→ Aim of the exercise:
Print the lines from the very beginning through the one containing "занимающихся тяжелой атлетикой. В нем", including both, reproduced word for word.

→ Exercise materials:
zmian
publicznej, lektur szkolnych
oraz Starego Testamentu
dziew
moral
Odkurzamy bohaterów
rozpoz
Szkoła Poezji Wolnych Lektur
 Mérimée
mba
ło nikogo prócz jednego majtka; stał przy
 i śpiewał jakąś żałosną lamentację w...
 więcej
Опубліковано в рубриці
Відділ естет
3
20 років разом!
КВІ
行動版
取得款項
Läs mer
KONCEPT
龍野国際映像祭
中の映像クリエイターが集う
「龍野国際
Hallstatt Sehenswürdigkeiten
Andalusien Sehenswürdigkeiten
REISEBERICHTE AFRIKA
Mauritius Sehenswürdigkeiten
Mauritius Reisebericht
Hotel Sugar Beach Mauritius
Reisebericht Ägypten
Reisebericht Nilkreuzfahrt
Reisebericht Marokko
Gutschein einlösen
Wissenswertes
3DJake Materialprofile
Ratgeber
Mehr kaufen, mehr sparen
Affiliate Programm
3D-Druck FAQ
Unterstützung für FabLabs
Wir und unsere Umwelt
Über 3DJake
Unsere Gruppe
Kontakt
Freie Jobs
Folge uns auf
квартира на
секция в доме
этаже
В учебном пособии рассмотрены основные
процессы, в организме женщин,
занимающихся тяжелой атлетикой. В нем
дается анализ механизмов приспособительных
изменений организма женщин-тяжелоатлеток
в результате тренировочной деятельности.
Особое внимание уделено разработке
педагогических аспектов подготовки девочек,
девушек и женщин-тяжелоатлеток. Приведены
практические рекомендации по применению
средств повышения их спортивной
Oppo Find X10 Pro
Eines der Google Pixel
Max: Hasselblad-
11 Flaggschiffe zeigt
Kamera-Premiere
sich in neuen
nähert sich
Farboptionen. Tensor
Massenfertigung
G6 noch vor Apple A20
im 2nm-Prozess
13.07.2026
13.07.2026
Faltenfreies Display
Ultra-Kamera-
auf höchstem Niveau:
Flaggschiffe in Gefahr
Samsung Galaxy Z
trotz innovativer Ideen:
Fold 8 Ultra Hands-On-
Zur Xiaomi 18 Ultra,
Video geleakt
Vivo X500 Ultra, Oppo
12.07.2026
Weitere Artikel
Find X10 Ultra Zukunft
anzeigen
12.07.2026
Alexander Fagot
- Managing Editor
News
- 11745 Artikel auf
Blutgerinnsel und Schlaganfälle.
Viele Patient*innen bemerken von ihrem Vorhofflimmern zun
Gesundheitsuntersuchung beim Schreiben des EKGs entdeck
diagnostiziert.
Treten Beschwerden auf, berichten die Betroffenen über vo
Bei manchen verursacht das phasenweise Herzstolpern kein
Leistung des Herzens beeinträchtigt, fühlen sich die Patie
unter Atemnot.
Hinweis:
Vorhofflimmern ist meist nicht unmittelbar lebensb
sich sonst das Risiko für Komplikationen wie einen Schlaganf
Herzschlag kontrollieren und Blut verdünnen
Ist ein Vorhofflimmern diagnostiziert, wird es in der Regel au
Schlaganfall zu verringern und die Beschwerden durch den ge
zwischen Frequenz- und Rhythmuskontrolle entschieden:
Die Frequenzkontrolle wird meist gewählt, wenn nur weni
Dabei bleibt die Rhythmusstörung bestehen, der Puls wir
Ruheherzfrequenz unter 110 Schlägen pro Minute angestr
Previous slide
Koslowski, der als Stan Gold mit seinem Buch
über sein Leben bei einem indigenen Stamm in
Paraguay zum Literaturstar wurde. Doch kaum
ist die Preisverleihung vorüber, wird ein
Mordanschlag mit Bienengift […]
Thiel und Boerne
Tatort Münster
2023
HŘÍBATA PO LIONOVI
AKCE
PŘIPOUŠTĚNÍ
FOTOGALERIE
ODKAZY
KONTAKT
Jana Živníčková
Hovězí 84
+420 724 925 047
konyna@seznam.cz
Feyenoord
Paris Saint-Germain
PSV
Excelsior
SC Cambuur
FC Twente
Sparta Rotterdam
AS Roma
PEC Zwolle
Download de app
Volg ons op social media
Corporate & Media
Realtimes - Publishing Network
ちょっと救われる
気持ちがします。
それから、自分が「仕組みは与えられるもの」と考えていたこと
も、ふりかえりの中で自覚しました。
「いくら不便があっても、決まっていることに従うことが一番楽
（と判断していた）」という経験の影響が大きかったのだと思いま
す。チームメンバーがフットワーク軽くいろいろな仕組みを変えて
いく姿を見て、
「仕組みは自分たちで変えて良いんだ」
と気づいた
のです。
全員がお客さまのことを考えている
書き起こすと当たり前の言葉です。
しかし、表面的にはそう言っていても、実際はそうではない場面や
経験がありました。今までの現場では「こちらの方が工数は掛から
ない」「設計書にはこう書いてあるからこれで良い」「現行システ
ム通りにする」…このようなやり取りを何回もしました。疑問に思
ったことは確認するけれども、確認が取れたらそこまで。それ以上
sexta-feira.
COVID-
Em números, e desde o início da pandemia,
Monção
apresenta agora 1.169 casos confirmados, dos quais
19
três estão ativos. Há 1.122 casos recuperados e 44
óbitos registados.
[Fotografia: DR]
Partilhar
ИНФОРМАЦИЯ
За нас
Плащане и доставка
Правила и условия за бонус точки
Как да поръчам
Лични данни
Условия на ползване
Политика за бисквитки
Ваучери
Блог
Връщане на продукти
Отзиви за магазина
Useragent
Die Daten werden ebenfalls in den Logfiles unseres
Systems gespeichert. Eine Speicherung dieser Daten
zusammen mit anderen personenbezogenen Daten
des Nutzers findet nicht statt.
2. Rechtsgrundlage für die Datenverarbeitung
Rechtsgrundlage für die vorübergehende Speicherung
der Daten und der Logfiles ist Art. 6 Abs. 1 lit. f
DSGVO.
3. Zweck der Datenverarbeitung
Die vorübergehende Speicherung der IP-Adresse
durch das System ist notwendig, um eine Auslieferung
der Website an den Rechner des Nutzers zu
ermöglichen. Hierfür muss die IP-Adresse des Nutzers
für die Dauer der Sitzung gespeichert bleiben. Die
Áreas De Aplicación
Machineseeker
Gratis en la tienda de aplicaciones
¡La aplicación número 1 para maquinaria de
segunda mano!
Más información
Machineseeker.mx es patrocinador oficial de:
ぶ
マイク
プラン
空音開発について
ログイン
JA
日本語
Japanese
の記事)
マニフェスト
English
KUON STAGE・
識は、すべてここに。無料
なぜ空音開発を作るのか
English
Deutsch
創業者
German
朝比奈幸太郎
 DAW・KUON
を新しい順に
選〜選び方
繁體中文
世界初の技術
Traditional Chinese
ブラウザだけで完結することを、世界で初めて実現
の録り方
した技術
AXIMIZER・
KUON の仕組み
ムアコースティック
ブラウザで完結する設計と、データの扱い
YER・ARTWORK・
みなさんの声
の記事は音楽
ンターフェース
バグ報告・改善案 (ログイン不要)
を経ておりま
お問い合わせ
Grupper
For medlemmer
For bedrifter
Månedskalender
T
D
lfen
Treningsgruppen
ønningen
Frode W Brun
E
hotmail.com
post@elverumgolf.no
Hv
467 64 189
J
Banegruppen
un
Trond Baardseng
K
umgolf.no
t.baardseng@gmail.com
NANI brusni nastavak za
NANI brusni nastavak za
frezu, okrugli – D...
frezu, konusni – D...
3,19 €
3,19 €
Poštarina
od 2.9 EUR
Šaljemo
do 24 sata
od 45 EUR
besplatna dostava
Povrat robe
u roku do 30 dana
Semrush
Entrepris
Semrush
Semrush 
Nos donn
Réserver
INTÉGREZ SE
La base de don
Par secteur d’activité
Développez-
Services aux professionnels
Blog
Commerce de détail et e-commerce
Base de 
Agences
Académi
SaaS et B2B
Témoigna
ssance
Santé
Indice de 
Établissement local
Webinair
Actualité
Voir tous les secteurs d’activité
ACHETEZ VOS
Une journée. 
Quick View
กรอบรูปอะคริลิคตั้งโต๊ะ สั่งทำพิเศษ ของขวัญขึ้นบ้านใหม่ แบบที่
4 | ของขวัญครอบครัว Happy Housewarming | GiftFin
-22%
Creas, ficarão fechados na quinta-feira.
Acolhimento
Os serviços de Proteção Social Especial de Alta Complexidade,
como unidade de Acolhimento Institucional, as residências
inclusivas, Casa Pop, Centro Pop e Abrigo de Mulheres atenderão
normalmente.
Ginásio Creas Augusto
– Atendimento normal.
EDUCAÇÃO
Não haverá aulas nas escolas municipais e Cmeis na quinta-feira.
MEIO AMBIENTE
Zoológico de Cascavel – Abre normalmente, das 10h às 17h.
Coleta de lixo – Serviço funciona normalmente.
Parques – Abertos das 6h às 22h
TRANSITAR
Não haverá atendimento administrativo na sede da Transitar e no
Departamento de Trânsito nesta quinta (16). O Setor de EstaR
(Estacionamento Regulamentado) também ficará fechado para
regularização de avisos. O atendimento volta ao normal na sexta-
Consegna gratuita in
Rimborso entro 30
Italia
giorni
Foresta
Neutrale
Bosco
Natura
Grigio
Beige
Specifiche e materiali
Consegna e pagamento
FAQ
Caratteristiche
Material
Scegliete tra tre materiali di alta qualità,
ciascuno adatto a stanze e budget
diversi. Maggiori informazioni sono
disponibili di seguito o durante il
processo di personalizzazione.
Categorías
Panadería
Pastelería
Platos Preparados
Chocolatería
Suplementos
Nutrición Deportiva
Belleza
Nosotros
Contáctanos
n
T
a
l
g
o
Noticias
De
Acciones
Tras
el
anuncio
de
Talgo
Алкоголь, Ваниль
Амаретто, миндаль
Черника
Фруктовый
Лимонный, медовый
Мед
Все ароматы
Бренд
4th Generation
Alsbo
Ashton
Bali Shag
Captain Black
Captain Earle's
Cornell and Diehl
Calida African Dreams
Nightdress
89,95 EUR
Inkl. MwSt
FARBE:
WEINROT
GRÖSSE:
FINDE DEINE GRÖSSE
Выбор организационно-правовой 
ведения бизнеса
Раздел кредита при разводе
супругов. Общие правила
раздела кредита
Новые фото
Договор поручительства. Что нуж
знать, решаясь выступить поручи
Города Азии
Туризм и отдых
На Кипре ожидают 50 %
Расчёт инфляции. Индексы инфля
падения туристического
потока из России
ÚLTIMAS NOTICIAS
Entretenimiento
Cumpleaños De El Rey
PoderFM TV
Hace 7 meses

→ Written answer:
zmian
publicznej, lektur szkolnych
oraz Starego Testamentu
dziew
moral
Odkurzamy bohaterów
rozpoz
Szkoła Poezji Wolnych Lektur
 Mérimée
mba
ło nikogo prócz jednego majtka; stał przy
 i śpiewał jakąś żałosną lamentację w...
 więcej
Опубліковано в рубриці
Відділ естет
3
20 років разом!
КВІ
行動版
取得款項
Läs mer
KONCEPT
龍野国際映像祭
中の映像クリエイターが集う
「龍野国際
Hallstatt Sehenswürdigkeiten
Andalusien Sehenswürdigkeiten
REISEBERICHTE AFRIKA
Mauritius Sehenswürdigkeiten
Mauritius Reisebericht
Hotel Sugar Beach Mauritius
Reisebericht Ägypten
Reisebericht Nilkreuzfahrt
Reisebericht Marokko
Gutschein einlösen
Wissenswertes
3DJake Materialprofile
Ratgeber
Mehr kaufen, mehr sparen
Affiliate Programm
3D-Druck FAQ
Unterstützung für FabLabs
Wir und unsere Umwelt
Über 3DJake
Unsere Gruppe
Kontakt
Freie Jobs
Folge uns auf
квартира на
секция в доме
этаже
В учебном пособии рассмотрены основные
процессы, в организме женщин,
занимающихся тяжелой атлетикой. В нем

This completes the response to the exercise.